• [To do]
**1.** Quote the blog comments from "November 22, 2008 at 4:54" up to and including "on the internet.".
**2.** Extend the blog comments from the end of the last sentence shown.

• [Provided passage]
______
November 22, 2008 at 3:44 pm
Kristina
I’m pretty sure your kid is smarter than me.
And I was going to try to come to your house to stare at you ina creepy manner, i.e. buy a shirt, but I wasn’t able to.
However, I am going to be purchasing one to wear on Friday.
November 22, 2008 at 4:54 pm
Natalie
Funny. I’ve had several of these same thoughts over the years. I guess I just kind of went into denial / became docile about it because recently I’ve not really thought about how it bothered me like I used to (until you reminded me.) Just wait until 5th grade. I can officially say that I am not smarter than my 5th grader. Not to say that I’m lacking intelligience. I just plain don’t get what all these new terms are and I don’t understand why he isn’t doing long division. His new math is so much more complicated. I have to look up how to help him on the internet.
______
• [Data below]
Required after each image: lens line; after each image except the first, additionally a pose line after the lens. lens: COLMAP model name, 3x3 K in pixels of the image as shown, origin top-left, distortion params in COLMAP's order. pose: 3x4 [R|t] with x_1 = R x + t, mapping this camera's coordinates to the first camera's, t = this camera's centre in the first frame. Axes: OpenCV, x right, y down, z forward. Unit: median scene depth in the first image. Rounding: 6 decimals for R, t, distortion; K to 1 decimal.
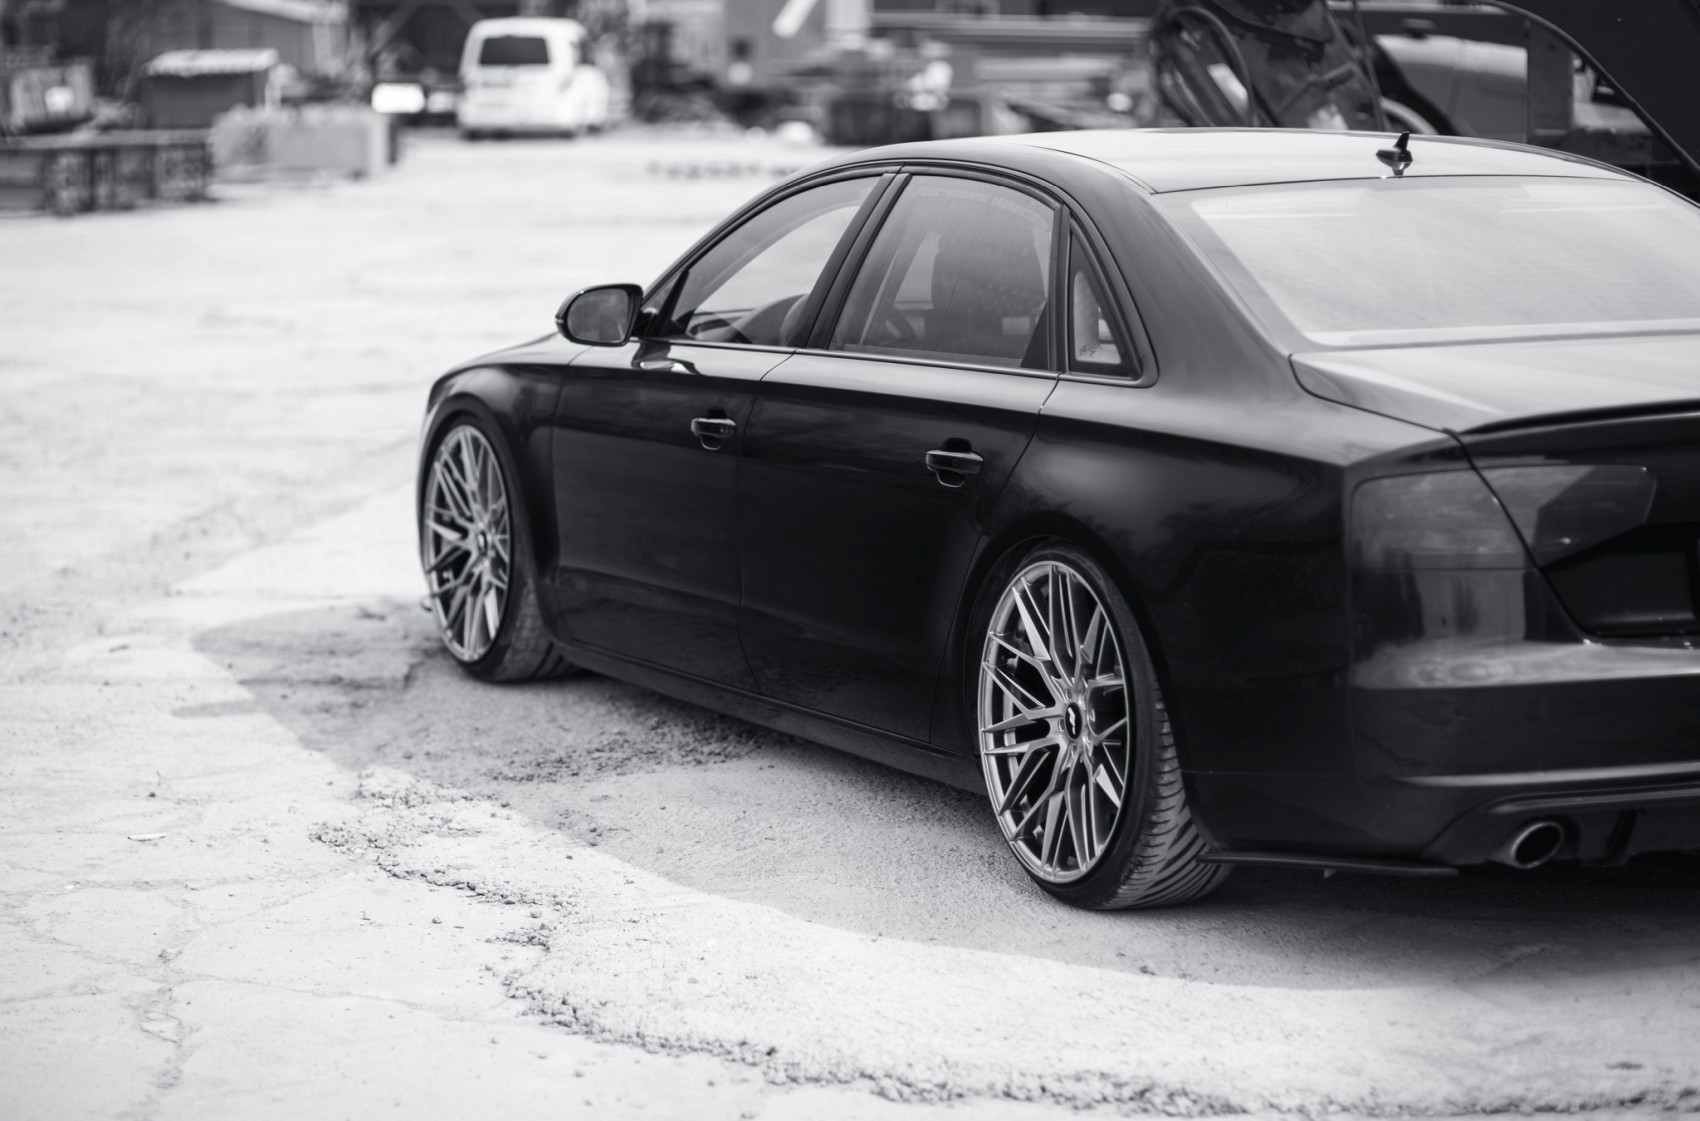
lens RADIAL K [[4182.8, 0, 850.0], [0, 4182.8, 560.5], [0, 0, 1]] dist [0.035737, 0.194854]
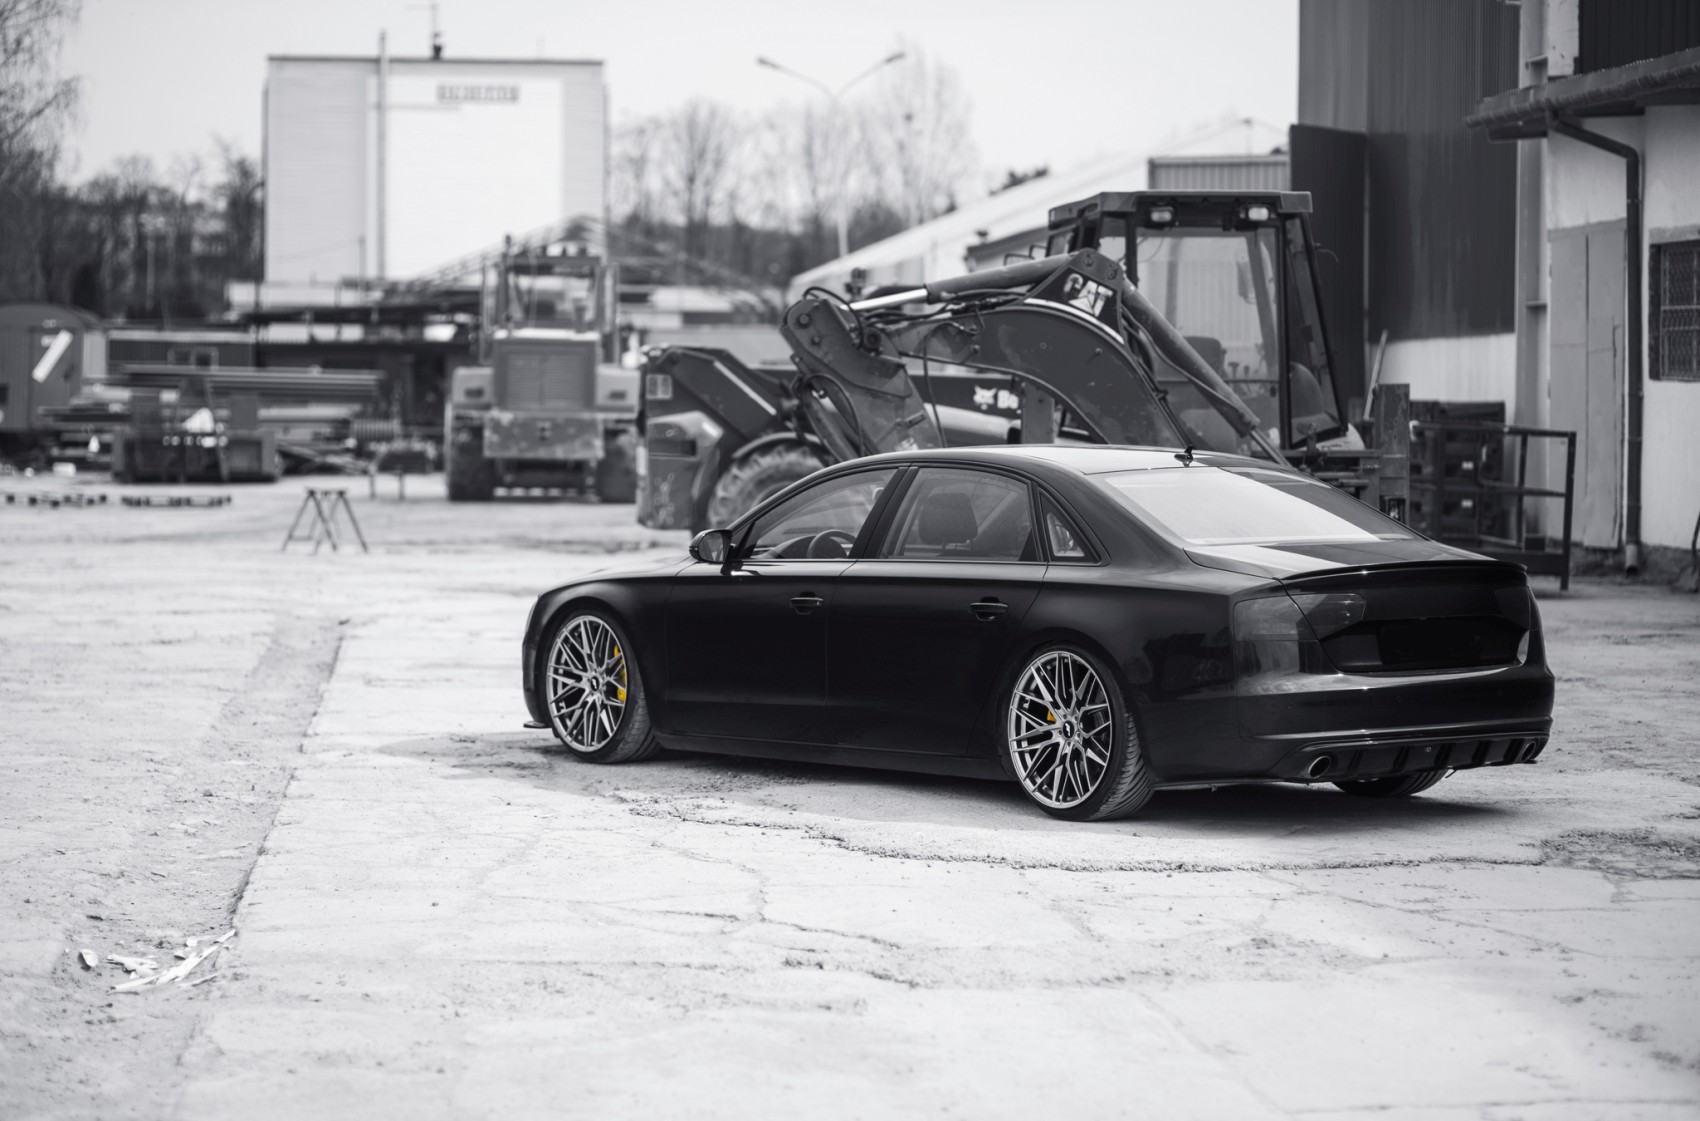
lens RADIAL K [[4182.8, 0, 850.0], [0, 4182.8, 560.5], [0, 0, 1]] dist [0.035737, 0.194854]
pose [[0.974568, -0.003142, 0.224069, -0.484988], [0.021531, 0.996588, -0.079675, 0.111160], [-0.223054, 0.082473, 0.971311, -0.925333]]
______
• [Responses to the tasks]
**1.**
November 22, 2008 at 4:54 pm
Natalie
Funny. I’ve had several of these same thoughts over the years. I guess I just kind of went into denial / became docile about it because recently I’ve not really thought about how it bothered me like I used to (until you reminded me.) Just wait until 5th grade. I can officially say that I am not smarter than my 5th grader. Not to say that I’m lacking intelligience. I just plain don’t get what all these new terms are and I don’t understand why he isn’t doing long division. His new math is so much more complicated. I have to look up how to help him on the internet.

**2.**
November 22, 2008 at 6:37 pm
Camille Machen
I don’t think it’s normal for schools to teach that…I just think it’s a Davis county thing. We, as in Weber county folk, think it’s a bunch of hogwash. That’s right we wash our hogs with geometry textbooks, because that’s what we think of that “nonesense”. Do we really want to pattern ourselves after the communists? And really, China only won those medals because they “cheated”…so how can we trust those test scores. I’ll tell you what you show me a “real” smart chinaman and I’ll show you a frenchman who cares. That’s the point the French don’t care..so I say, lets pattern ourselves after the French.
And Kristina I got to meet the “Annie” and she is even more glorious than her blog potrays her… jealous? I thought so….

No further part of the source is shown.